Editor’s note: Jerry Brown is Executive Chairman of the Bulletin of the Atomic Scientists and served four terms as Governor of California from 1975 to 1983 and from 2011 to 2019. Sharon Squassoni is Co-Chair of the Bulletin of the Board of Science and Safety of Atomic Scientists and Professor of research at the George Washington University Elliott School of International Affairs Institute for International Science and Technology Policy. Daniel Holz is co-chair of the Bulletin of the Board of Science and Safety of Atomic Scientists and a professor at the University of Chicago, the Enrico Fermi Institute, and the Kavli Institute for Cosmological Physics. The opinions expressed in this comment are my own. See more opinions on CNN.
Today, due in no small part to the growing dangers of the reckless Russian invasion of the Ukraine, the Bulletin of the Board of Science and Safety of Atomic Scientists moved the hands of the Doomsday Clock closer to midnight than ever before. It marks the first change in three years to Clock time; it is now 90 seconds to midnight.
Never in the 76-year history of the Doomsday Clock have we come so close to a global catastrophe.
Founded by Albert Einstein and the University of Chicago scientists who developed the first atomic weapons, the Clock is a universally recognized indicator of the world’s profound vulnerability to nuclear weapons, climate change and disruptive technologies. The closer the Clock is set to midnight, the greater the existential danger.
As the war in Ukraine moves into its second year, the world is at its most dangerous moment. Tens of thousands of people, many innocent civilians, have been killed. There is no obvious solution to the conflict in sight.
This is in stark contrast to the goodwill and mutual understanding that followed the fall of the Soviet Union, when Russia joined the United States and Great Britain and solemnly declared that they would “respect the independence and sovereignty and existing borders of Ukraine” and “they would refrain from the threat or use of force against the territorial integrity or political independence of Ukraine.” A historic deal was made. In exchange, Ukraine gave up its nuclear arsenal, then the third largest in the world, and became a signatory to the landmark Nuclear Non-Proliferation Treaty.
Russia blatantly violated its commitments in 2014 when it invaded eastern Ukraine and annexed Crimea. Now, it has launched a full-scale military invasion of the country, with Russian President Vladimir Putin even threatening the use of nuclear weapons. These unprecedented threats, against the backdrop of brutal and unpredictable warfare, raise the terrifying possibility of nuclear weapons being used for the first time since 1945, whether by accident, some miscalculation, or even a deliberate decision by Putin himself.
Disturbingly, Russia has taken its war even to the Chernobyl and Zaporizhzhia nuclear reactor sites, violating international protocols and risking the widespread release of radioactive materials. Efforts by the International Atomic Energy Agency to secure the plants have so far been rebuffed and the threat of disaster remains.
Underscoring the heightened danger, United Nations Secretary-General António Guterres recently warned that the world is now entering “a time of nuclear danger not seen since the height of the Cold War.” He was speaking at a UN conference on the Nuclear Non-Proliferation Treaty, now undermined as a result of Russia breaking its promise to respect Ukraine’s sovereignty.
The only remaining nuclear weapons treaty between the US and Russia, New START, is also in jeopardy. Unless the two sides resume negotiations and find a solid foundation for further arms reductions, the treaty will expire in 2026. This would eliminate current mutual inspections, end limits on nuclear deployments, and likely spur a nuclear arms race. unpredictable and unstable amid the development of increasingly advanced weapons. This will further deepen mistrust, perhaps irreversibly, and increase the likelihood of nuclear war.

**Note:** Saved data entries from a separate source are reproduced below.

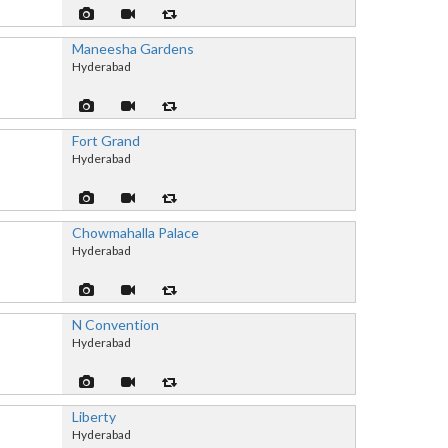
Maneesha Gardens
Hyderabad
Fort Grand
Hyderabad
Chowmahalla Palace
Hyderabad
N Convention
Hyderabad
Liberty
Hyderabad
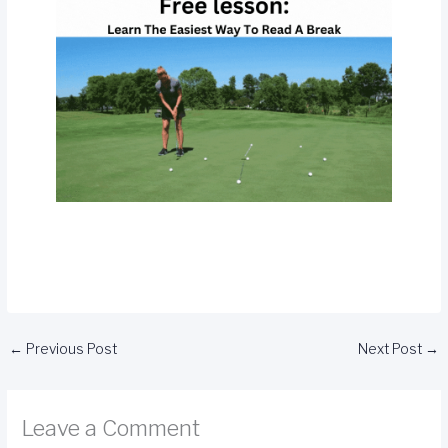
←
Previous Post
Next Post
→
Leave a Comment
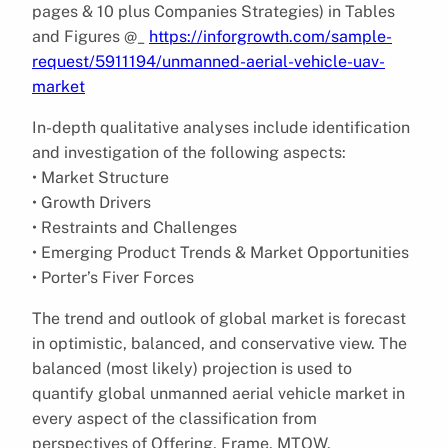
pages & 10 plus Companies Strategies) in Tables
and Figures @_
https://inforgrowth.com/sample-
request/5911194/unmanned-aerial-vehicle-uav-
market
In-depth qualitative analyses include identification
and investigation of the following aspects:
• Market Structure
• Growth Drivers
• Restraints and Challenges
• Emerging Product Trends & Market Opportunities
• Porter’s Fiver Forces
The trend and outlook of global market is forecast
in optimistic, balanced, and conservative view. The
balanced (most likely) projection is used to
quantify global unmanned aerial vehicle market in
every aspect of the classification from
perspectives of Offering, Frame, MTOW,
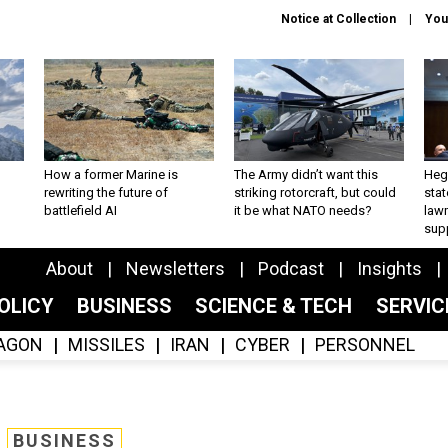
Notice at Collection
You
How a former Marine is
The Army didn’t want this
Hegs
rewriting the future of
striking rotorcraft, but could
stat
battlefield AI
it be what NATO needs?
law
sup
About
Newsletters
Podcast
Insights
OLICY
BUSINESS
SCIENCE & TECH
SERVI
AGON
MISSILES
IRAN
CYBER
PERSONNEL
BUSINESS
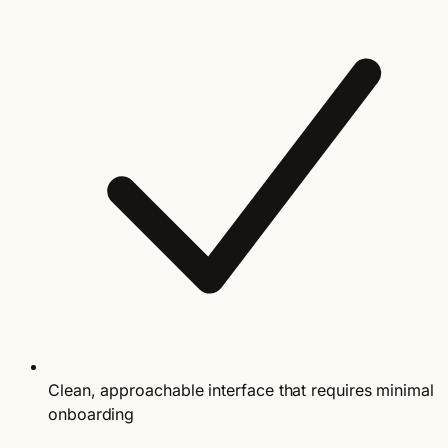
Clean, approachable interface that requires minimal
onboarding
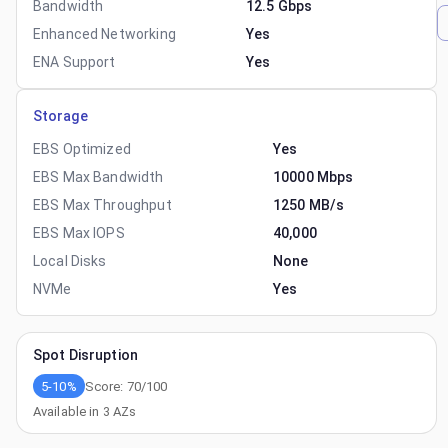
Bandwidth
12.5 Gbps
Enhanced Networking
Yes
ENA Support
Yes
Storage
EBS Optimized
Yes
EBS Max Bandwidth
10000 Mbps
EBS Max Throughput
1250 MB/s
EBS Max IOPS
40,000
Local Disks
None
NVMe
Yes
Spot Disruption
5-10%
Score:
70
/100
Available in
3
AZs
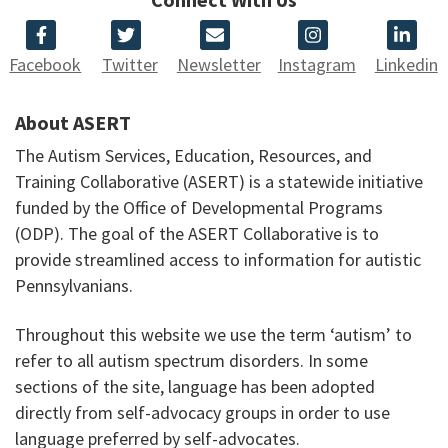
Facebook
Twitter
Newsletter
Instagram
Linkedin
About ASERT
The Autism Services, Education, Resources, and
Training Collaborative (ASERT) is a statewide initiative
funded by the Office of Developmental Programs
(ODP). The goal of the ASERT Collaborative is to
provide streamlined access to information for autistic
Pennsylvanians.
Throughout this website we use the term ‘autism’ to
refer to all autism spectrum disorders. In some
sections of the site, language has been adopted
directly from self-advocacy groups in order to use
language preferred by self-advocates.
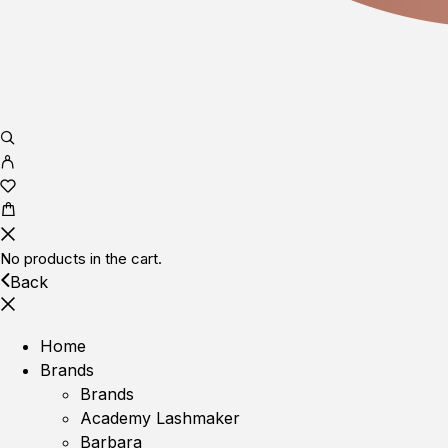
No products in the cart.
Back
Home
Brands
Brands
Academy Lashmaker
Barbara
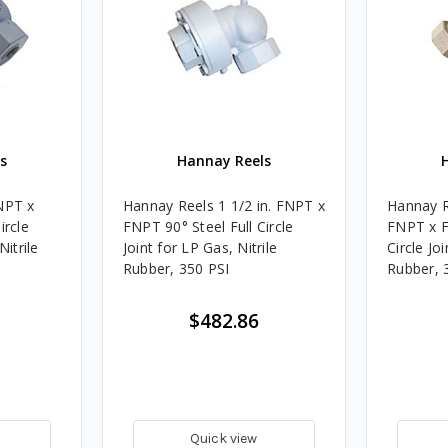
s
Hannay Reels
NPT x
Hannay Reels 1 1/2 in. FNPT x
Hannay Re
ircle
FNPT 90° Steel Full Circle
FNPT x F
Nitrile
Joint for LP Gas, Nitrile
Circle Jo
Rubber, 350 PSI
Rubber, 
$482.86
Quick view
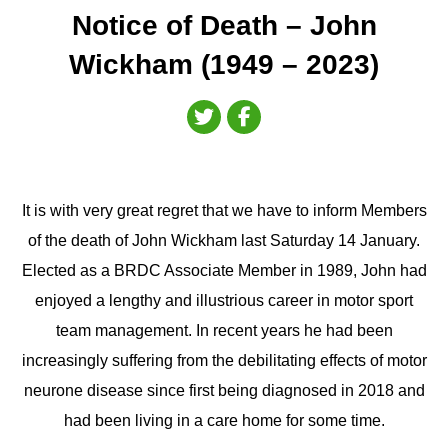
Notice of Death – John
Wickham (1949 – 2023)
It is with very great regret that we have to inform Members
of the death of John Wickham last Saturday 14 January.
Elected as a BRDC Associate Member in 1989, John had
enjoyed a lengthy and illustrious career in motor sport
team management. In recent years he had been
increasingly suffering from the debilitating effects of motor
neurone disease since first being diagnosed in 2018 and
had been living in a care home for some time.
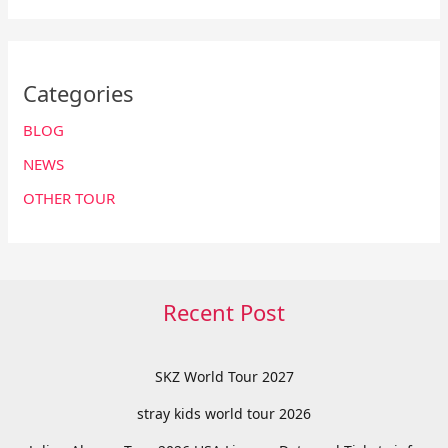
Categories
BLOG
NEWS
OTHER TOUR
Recent Post
SKZ World Tour 2027
stray kids world tour 2026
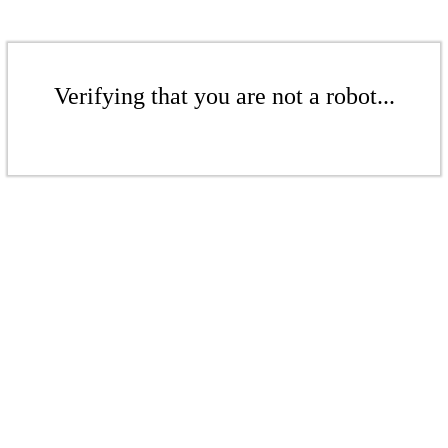
Verifying that you are not a robot...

While these threats are immediate and dire, there are others. Countries in both Asia and the Middle East are talking about building nuclear arsenals. Tensions are rising between the United States and China.
At the same time, the world is increasing its use of fossil fuels and emitting heat-trapping greenhouse gases. Covid-19 is still killing large numbers of people and mutating in dangerous new ways, with future pandemics almost certain. As science advances, so do threats, both in biosecurity and disruptive technologies.
If ever there was a time for world leaders to take action to turn back the clock, it is now. Until then, it’s 90 seconds to midnight.